The result should be an exact copy of every record, with no pictures kept.

INPUT RECORDS START

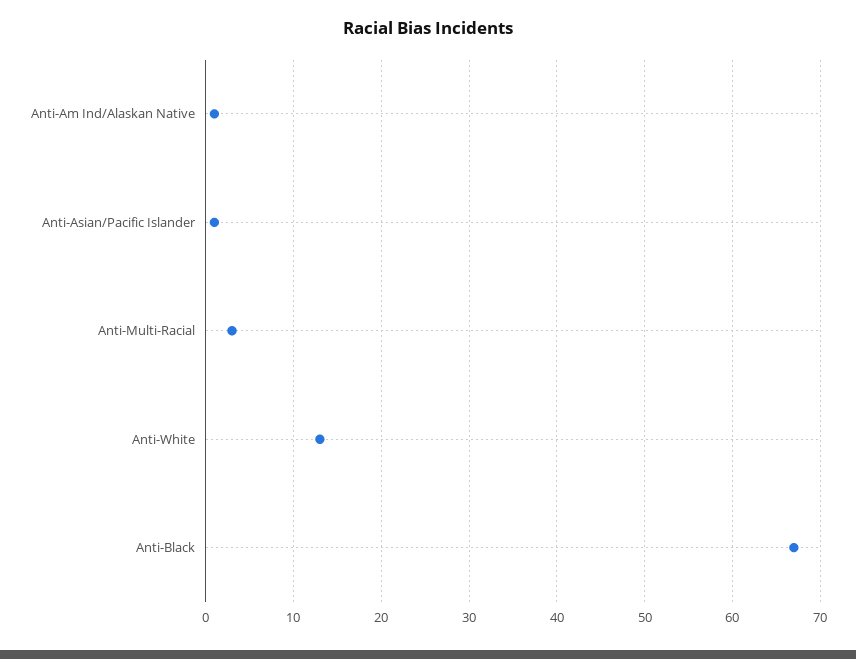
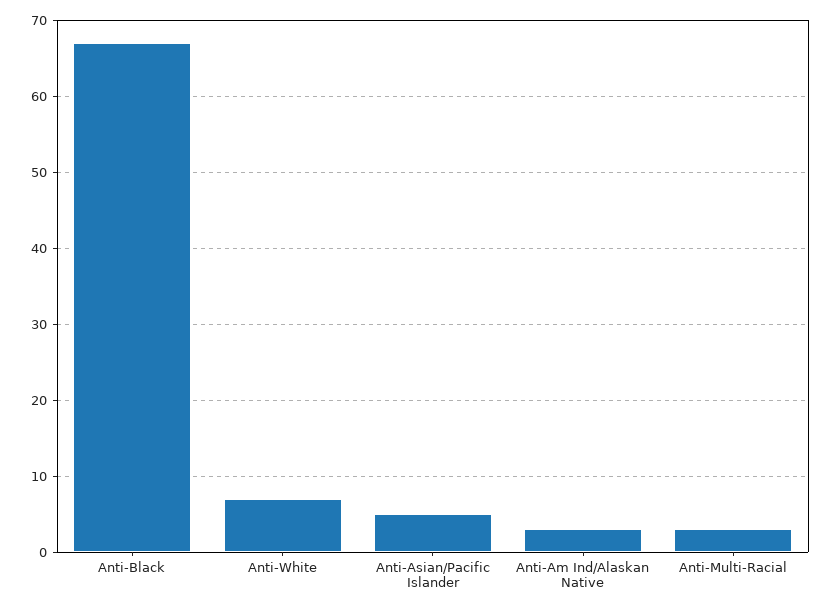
  {
-   "Anti-Am Ind/Alaskan Native": 1,
+   "Anti-Am Ind/Alaskan Native": 3,
-   "Anti-Asian/Pacific Islander": 1,
+   "Anti-Asian/Pacific Islander": 5,
    "Anti-Multi-Racial": 3,
-   "Anti-White": 13,
+   "Anti-White": 7,
    "Anti-Black": 67
  }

INPUT RECORDS END

** SOLVED EXERCISE **
  {
-   "Anti-Am Ind/Alaskan Native": 1,
+   "Anti-Am Ind/Alaskan Native": 3,
-   "Anti-Asian/Pacific Islander": 1,
+   "Anti-Asian/Pacific Islander": 5,
    "Anti-Multi-Racial": 3,
-   "Anti-White": 13,
+   "Anti-White": 7,
    "Anti-Black": 67
  }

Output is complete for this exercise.